Kâğıt üzerinde “bölge hastanesi” unvanına sahip bu kurum, maalesef fiiliyatta zaman zaman bir “sevk merkezi” gibi çalışıyor. İlçede herhangi bir rahatsızlık yaşandığında, hastalar çoğunlukla önce şu soruyu sormak zorunda kalıyor: “ Acaba bu hastalık için burada doktor var mı ? ”

Bu soru aslında çok şeyi anlatıyor.
Çünkü burada mesele sadece bir hastalık değil, bir sistemin eksik kalması.
Örneğin, koca bir bölgeye bir tek kardiyoloji uzmanı düşmemesi, sadece bir istatistik değil; insanların kaderini etkileyen bir gerçek.
Bir kalp hastası ambulansla kilometrelerce yol kat etmek zorunda kalıyorsa, orada sadece zaman değil, hayat da kayboluyor demektir.
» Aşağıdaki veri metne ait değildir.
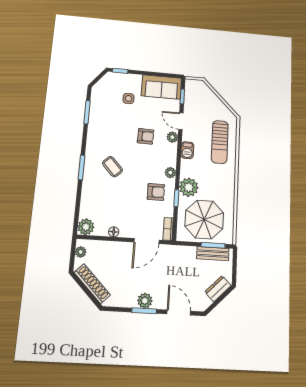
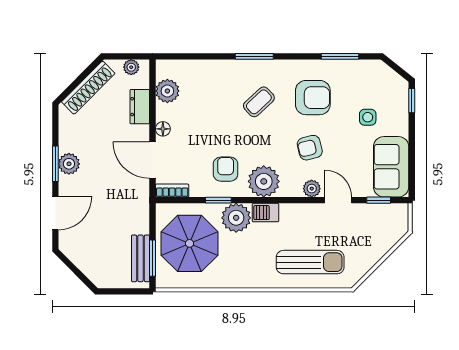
door: (181, 121) -> (338, 200), hinge flipped
armchair: (113, 132) -> (313, 98), added
armchair: (146, 136) -> (310, 148), turned 74
sun lounger: (220, 142) -> (310, 262), turned 180
barbecue: (187, 150) -> (265, 213), moved
plant: (170, 173) -> (264, 181), width x1.88, depth x1.88
armchair: (156, 192) -> (226, 169), turned 180
plant: (86, 227) -> (167, 91), moved
floor lamp: (114, 232) -> (163, 129), moved
dresser: (218, 289) -> (140, 107), moved, turned -135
Oysa Boyabat insanı sabırlıdır, kanaatkardır, kolay kolay şikayet etmez.
Ama sabrın da bir sınırı vardır.
Bugün kahvehanelerde, evlerde, çarşıda, pazarda herkesin dilinde aynı cümle dolaşıyor:
“Bu kadar büyük hastane, nasıl olur da bu kadar eksik kalır?”
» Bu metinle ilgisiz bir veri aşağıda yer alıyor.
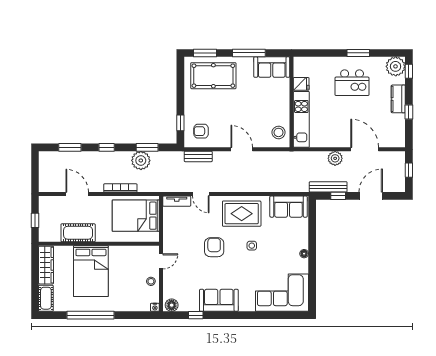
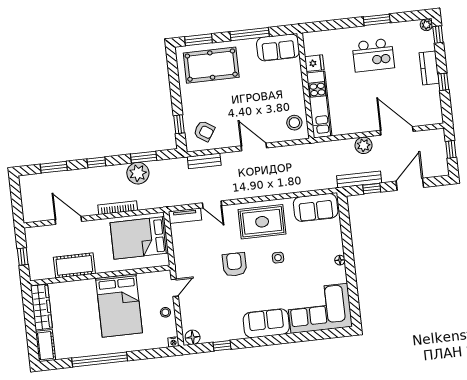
plant: (396, 66) -> (426, 25), width x0.53, depth x0.53
armchair: (201, 131) -> (204, 131), turned -147
bed: (91, 271) -> (119, 305), moved
sofa: (219, 300) -> (266, 323), moved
Aslında kimsenin beklentisi abartılı değil.
Halk, sadece kendi ilçesinde güvenle tedavi olabileceği bir sağlık sistemi istiyor.
“Bir rahatsızlık yaşarsam burada çözülür.” diyebilmenin huzurunu arıyor.
Ne var ki şu anda birçok kişi içten içe biliyor:
“Nasıl olsa başka hastaneye gideceğim.”

Bu güvensizlik duygusunu tersine çevirmek elimizde.
Hastanemiz, fiziki kapasitesiyle, konumuyla ve altyapısıyla aslında bölgeye hizmet verebilecek güçte.
Eksik olan yalnızca uzman kadrolar ve süreklilik.
Gelen her doktorun ardından “kalır mı, gider mi?” diye konuşmak yerine, köklü bir sağlık planlamasına ihtiyaç var.
Bu da sadece yöneticilerin değil, siyasilerin, sivil toplumun ve halkın ortak sorumluluğu.

Boyabat 75. Yıl Devlet Hastanesi, bu bölgenin kalbidir.
Ve kalp, ihmal kaldırmaz.
Bugün atılacak küçük bir adım, yarın onlarca hayat kurtarabilir.

Geliniz, bu defa gerçekten kalbimize dokunalım.
Doktorun da hastanın da huzur bulduğu bir Boyabat Hastanesi hepimizin ortak hayali olsun.
Unutmayalım; Boyabat’ın kalbi hâlâ atıyor, ama artık biraz desteğe ihtiyacı var.